M. Quoniam – Effectuer le raccourci « enfant de deux ans à la maternelle égale couches et sieste », balayant ainsi toute la spécificité des toutes petites et petites sections, et faire le parallèle entre l’enseignant de maternelle et celui de CM2, qui verrait une dévalorisation de son métier en exécutant de telles tâches, m’ont révoltée. Cela démontre une grande ignorance de ce qu’est l’école maternelle, puisque les enfants qui la fréquentent, si jeunes soient-ils, doivent avoir acquis la « maîtrise sphinctérienne ». Par ailleurs, je n’ai jamais trouvé dévalorisant le fait d’apprendre à un jeune enfant à dormir en collectivité. Lui permettre de trouver sereinement le sommeil, en le sécurisant, fait partie du travail de l’enseignant, au même titre que l’aider à se séparer de ses parents, à vivre avec d’autres enfants de son âge, à découvrir les nombres et les mots, et à apprendre à dessiner des ronds ou des traits ! Négliger ces étapes profondément fondatrices conduit à des souffrances qui ont été pointées, et qui peuvent perdurer au-delà de cette classe. Je suis pour une école qui respecte le rythme de l’enfant, même en groupe. Et c’est possible ! On ignore parfois que les enseignants de petite section travaillent en équipes avec d’autres personnels, qui ont un rôle tout aussi important : les Atsem [1]. Leur rôle auprès des enfants est de veiller à leurs soins et à l’hygiène (ils soignent les bobos, nettoient les mains sales, les aident pour le passage aux toilettes, aller à la cantine, à l’habillage, etc.). Ils sont aussi chargés du rangement et du nettoyage des locaux.

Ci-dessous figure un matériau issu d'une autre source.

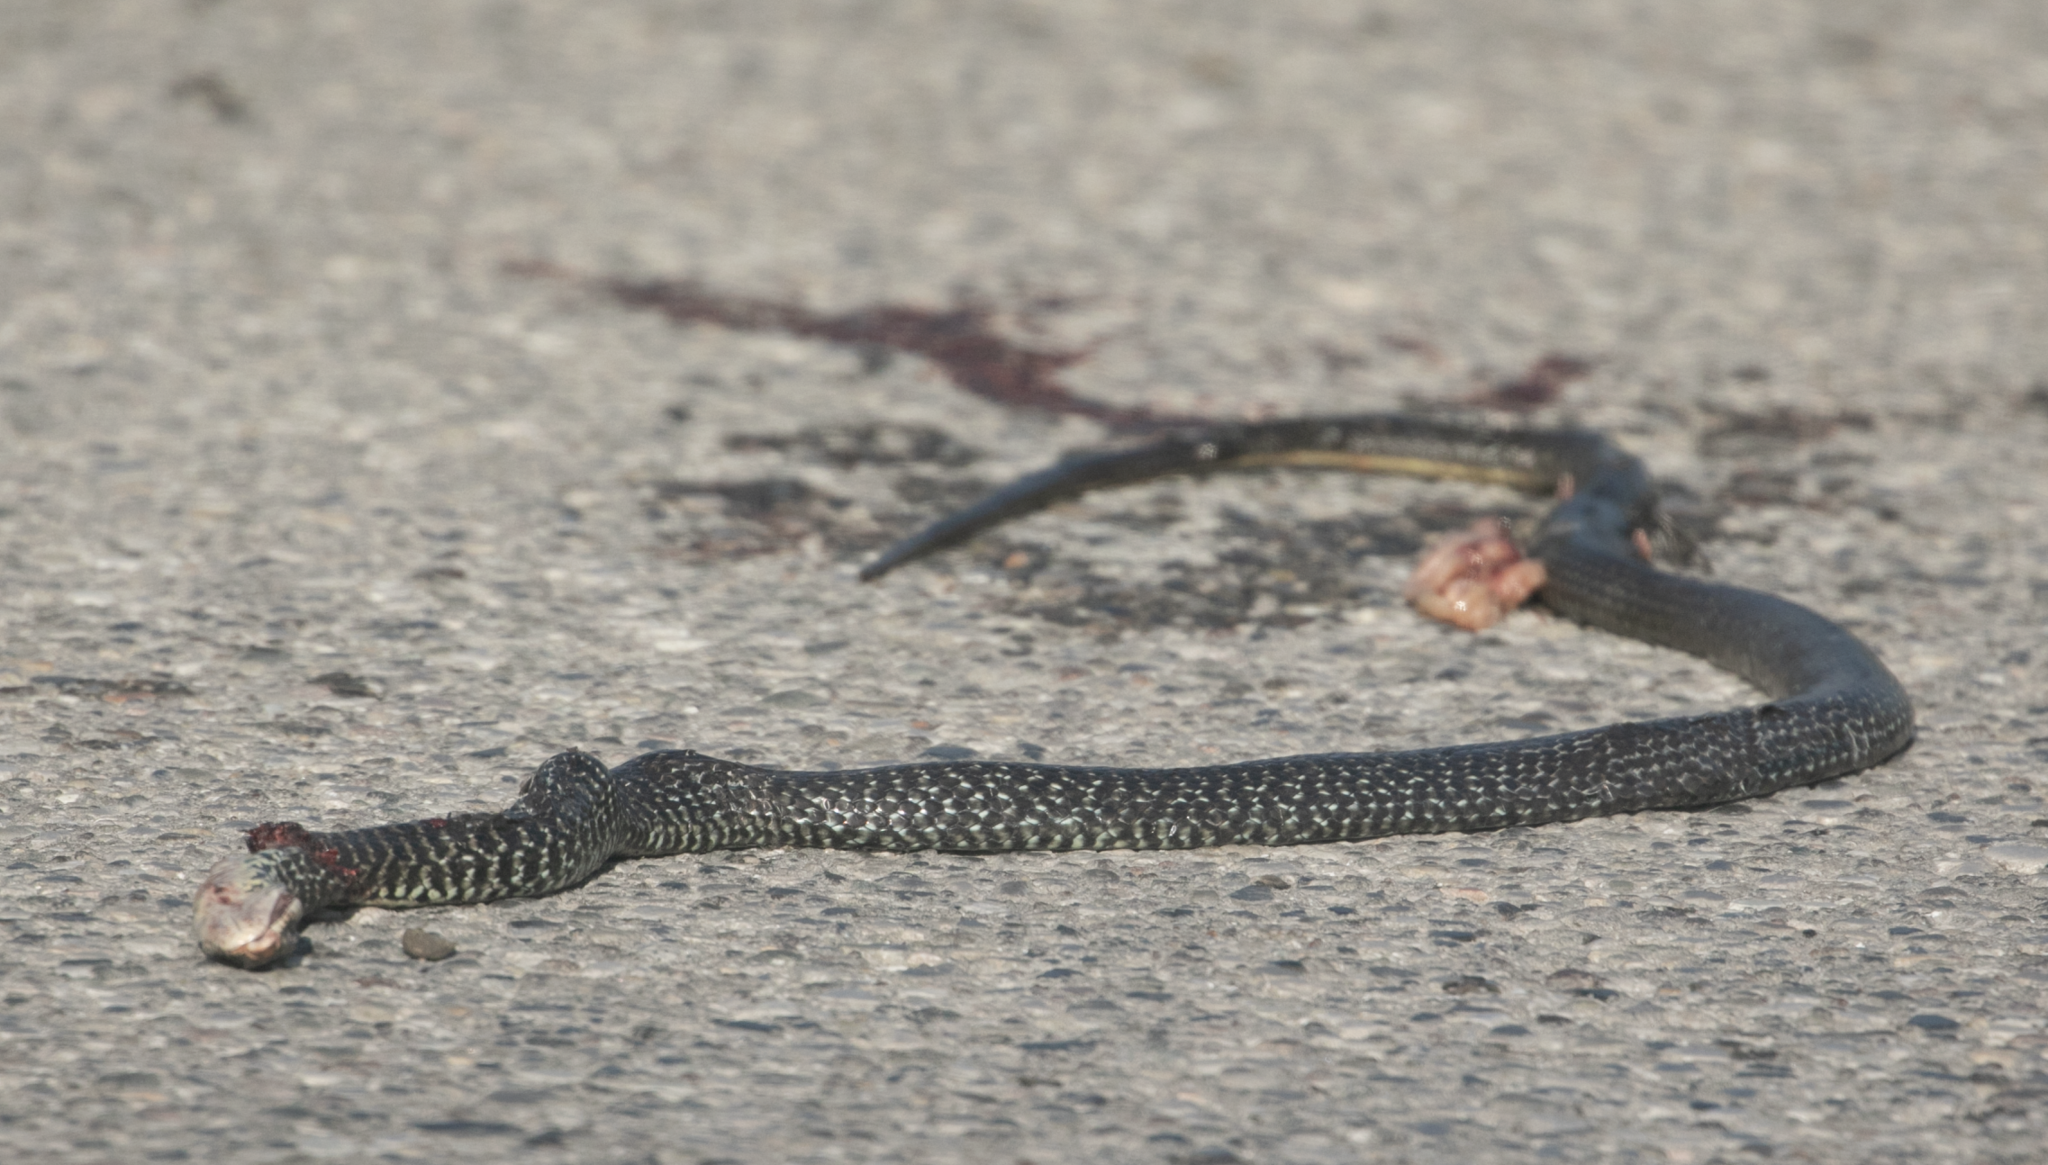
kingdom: Animalia
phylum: Chordata
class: Squamata
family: Colubridae
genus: Hierophis
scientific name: Hierophis viridiflavus
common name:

Payés par les mairies, les Atsem ont un salaire nettement inférieur à celui des instituteurs ; la tentation pourrait être de confier les plus jeunes de la maternelle à des personnels moins « techniques » que les enseignants…
● Derrière ces propos, quel est le projet de Darcos ? Penses-tu que l’école maternelle est menacée ?
M. Quoniam – Il est clair que l’État souhaite se désengager d’un maximum de services publics, renvoyant les responsabilités aux collectivités locales ou favorisant l’accès du privé. Monsieur Darcos, s’adressant à la commission des Finances du Sénat, ne cherche absolument pas à défendre le contenu et le bien-fondé de l’enseignement préscolaire. Il n’en relève que le coût. Réduire alors la mission des enseignants (formés à bac plus cinq) à celle des agents de service territoriaux permet aux élus d’envisager leur rôle à venir dans la gestion de l’éventuelle redistribution des tâches.
● Quel rôle joue l’apprentissage en petite section de maternelle ? En quoi est-ce un plus par rapport à une garderie ?
M. Quoniam – Je ne pense pas qu’il faille hiérarchiser les structures d’accueil de la petite enfance, qui n’ont pas la même vocation. La garderie et la crèche sont des structures payantes, alors que l’école est gratuite. La question est plus d’ordre politique que pédagogique. Accueillir les enfants dès deux ans à la maternelle, pour les parents qui en font la demande, libère les femmes et ne renvoie pas chacun à des solutions de débrouille individuelles, la plupart du temps excluantes. Mais défendre l’accueil des tout-petits à l’école maternelle ne signifie pas que je la cautionne telle qu’elle est. L’école maternelle, avec 30 petits du même âge dans une classe où les parents doivent rester à la porte, où l’accueil des enfants se fait sans adaptation personnalisée, où la pression de l’évaluation fait oublier que l’enfant a besoin de temps et de sécurité pour se lancer dans les apprentissages n’est pas celle que nous défendons. Nous savons de longue date que l’école à deux ans permet aux plus défavorisés une meilleure réussite scolaire et n’handicape pas les autres ! À l’Icem, nous prônons une école où grands et petits se côtoient, apprennent chacun à leur rythme en s’entraidant et en étant partie prenante de leurs apprentissages. Nous ne sommes pas de doux rêveurs, des équipes en font l’expérience quotidiennement, de Bobigny à Montpellier en passant par Aizenay (Vendée), Nantes ou Mons-en-Baroeul (Nord) [2]… Et ça marche !
Notes
1. Agents territoriaux de service des écoles maternelles.
2. Yves Reuter, Une école Freinet : fonctionnements et effets d’une pédagogie alternative en milieu populaire, L’Harmattan, 2007, 23 euros.